Top Tips to Cope With Two Children
Top Tips to Cope with Two Children
With a relatively short age gap between our kids, we were the first of our NCT group and the first of quite a few friends to have a second child. Now, as many of them go on to have second children, I am often asked how I coped. Here are my top tips on how to cope with two children in the early days:
- Buy a sling: we agonized over which double pram to buy but in the end, until Jasper was six months old, we mostly got around in the Maclaren and a sling. I used a Kari Me sling when Jasper was tiny, a Wrapsody Stretch-Hybrid Wrap and an Ergobaby when he got older.
- Try to orchestrate at least one day a week when the older child is in alternative childcare: for the first two weeks of Jasper’s existence, we remained in our four days per week contract with our childminder. It was a great weight off my shoulders to know that she was in a happy place that she knew whilst I got to grips with a newborn again. After the first two weeks, we then dropped her days to two per week for the next eight months. As well as giving me a bit of a break (one child is an absolute breeze when you’ve got two – who knew?!), it also gave me the chance to do one or two classes with Jasper – a fraction of what I did with Romilly but at least It was something.
- Let number two fall into your existing routine: from day one, I bathed both kids together (we held Jasper in our arms until he was big enough to go in a bath seat). I’d put both kids in their jammies, feed Jasper (Romilly would ‘breastfeed’ her dollies at the same time!), put Jasper to bed and then go and read to Romilly and put her to bed. Even though Jasper would be awake two hours later, I found it easier to make 7pm his official bedtime too.
- Don’t panic when your partner goes back to work – you’ve got this! The first couple of weeks are so intense and hopefully your partner will have been providing you with plenty of help – getting you drinks, tending to your older child, making meals, etc – that you will wonder how the hell you’re ever going go cope when it’s just you and the two kids. I’ve been there and got that t-shirt. Guess what? You will muddle on through and find your way. I think it took me about two months to feel like I had some element of control over our days but we got there eventually.

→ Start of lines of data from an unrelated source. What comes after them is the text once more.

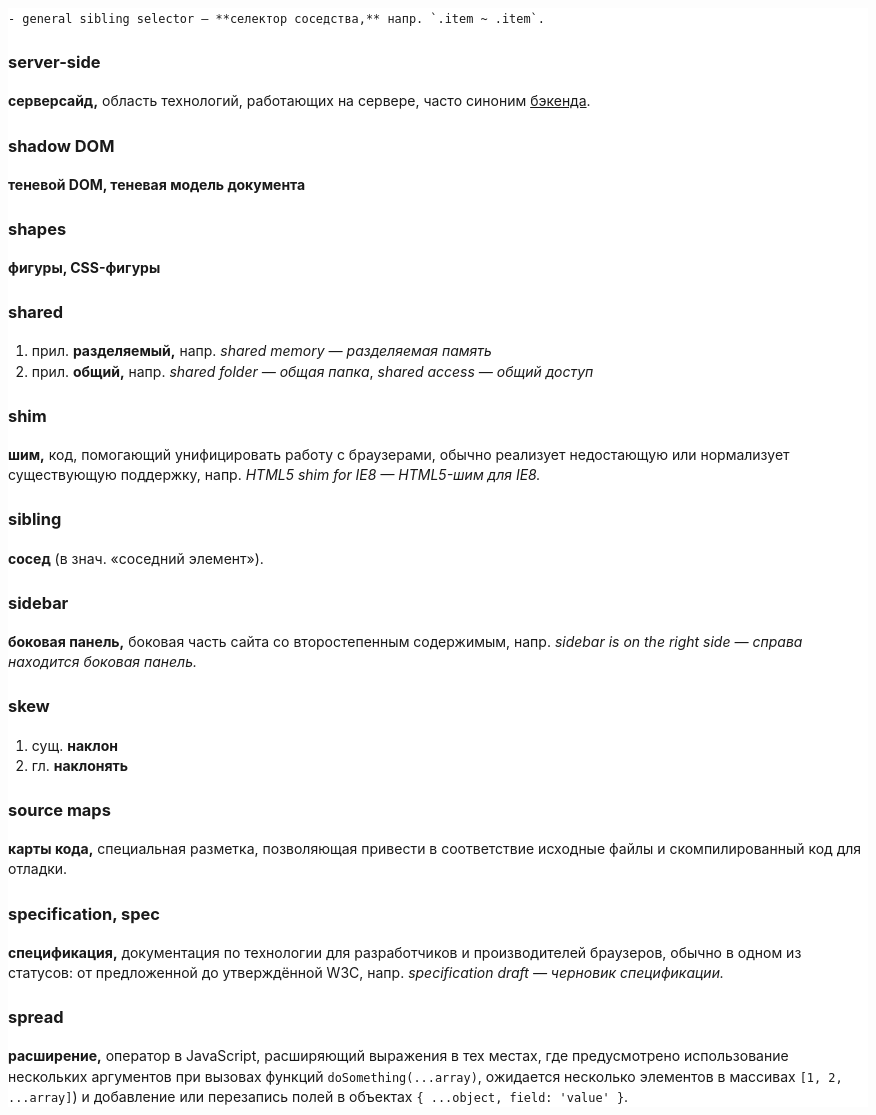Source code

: 	- general sibling selector — **селектор соседства,** напр. `.item ~ .item`.

### server-side

**серверсайд,** область технологий, работающих на сервере, часто синоним [бэкенда](#back-end).

### shadow DOM

**теневой DOM, теневая модель документа**

### shapes

**фигуры, CSS-фигуры**

### shared

1. прил. **разделяемый,** напр. _shared memory — разделяемая память_
2. прил. **общий,** напр. _shared folder — общая папка_, _shared access — общий доступ_

### shim

**шим,** код, помогающий унифицировать работу с браузерами, обычно реализует недостающую или нормализует существующую поддержку, напр. _HTML5 shim for IE8 — HTML5-шим для IE8._

### sibling

**сосед** (в знач. «соседний элемент»).

### sidebar

**боковая панель,** боковая часть сайта со второстепенным содержимым, напр. _sidebar is on the right side — справа находится боковая панель._

### skew

1. сущ. **наклон**
2. гл. **наклонять**

### source maps

**карты кода,** специальная разметка, позволяющая привести в соответствие исходные файлы и скомпилированный код для отладки.

### specification, spec

**спецификация,** документация по технологии для разработчиков и производителей браузеров, обычно в одном из статусов: от предложенной до утверждённой W3C, напр. _specification draft — черновик спецификации._

### spread

**расширение,** оператор в JavaScript, расширяющий выражения в тех местах, где предусмотрено использование нескольких аргументов при вызовах функций `doSomething(...array)`, ожидается несколько элементов в массивах `[1, 2, ...array]`) и добавление или перезапись полей в объектах `{ ...object, field: 'value' }`.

- Be prepared for your social radius to shrink! When we just had Romilly, I would travel into London to meet friends, easy breezy navigating trains, escalators, tubes and barely thought anything of it. With two – and especially two under two – if some form of entertainment wasn’t within a 15 minute walk, forget it. It just wasn’t worth the effort! Even now that Jasper’s two and Romilly’s four, the thought of going into London on my own to meet a friend fills me with too much trepidation. Instead, I built a VERY local network of playgroups, classes that worked for two kids and didn’t cost the earth, coffee shops and friends with kids of a similar age who are within walking distance of my house.
- Playgroups will be your saviour: if you didn’t do playgroups with your first, then I’d highly recommend you find some when you have two. They are perfect for toddler entertaining whilst baby is in the sling or in the baby corner if there is one. Plus, there will be so many other lovely mums who understand what you’re going through that when you need to nip to the loo for two minutes of peace and quiet, they will keep an eye on your unruly toddler and give your screaming baby some cuddles while you’re gone.
- Don’t be afraid to ask for help: I am the worst person in the world when it comes to asking for help. I generally live my life by the mantra of ‘if you want something done, do it yourself’. Since having kids and particularly having two, there are increasing numbers of occasions when I don’t have any choice but to ask for help. I’ve found mummy circles so supportive and willing to do anything for a fellow mum. As a result, I’m much less nervous about asking and am delighted to return the favour when I can.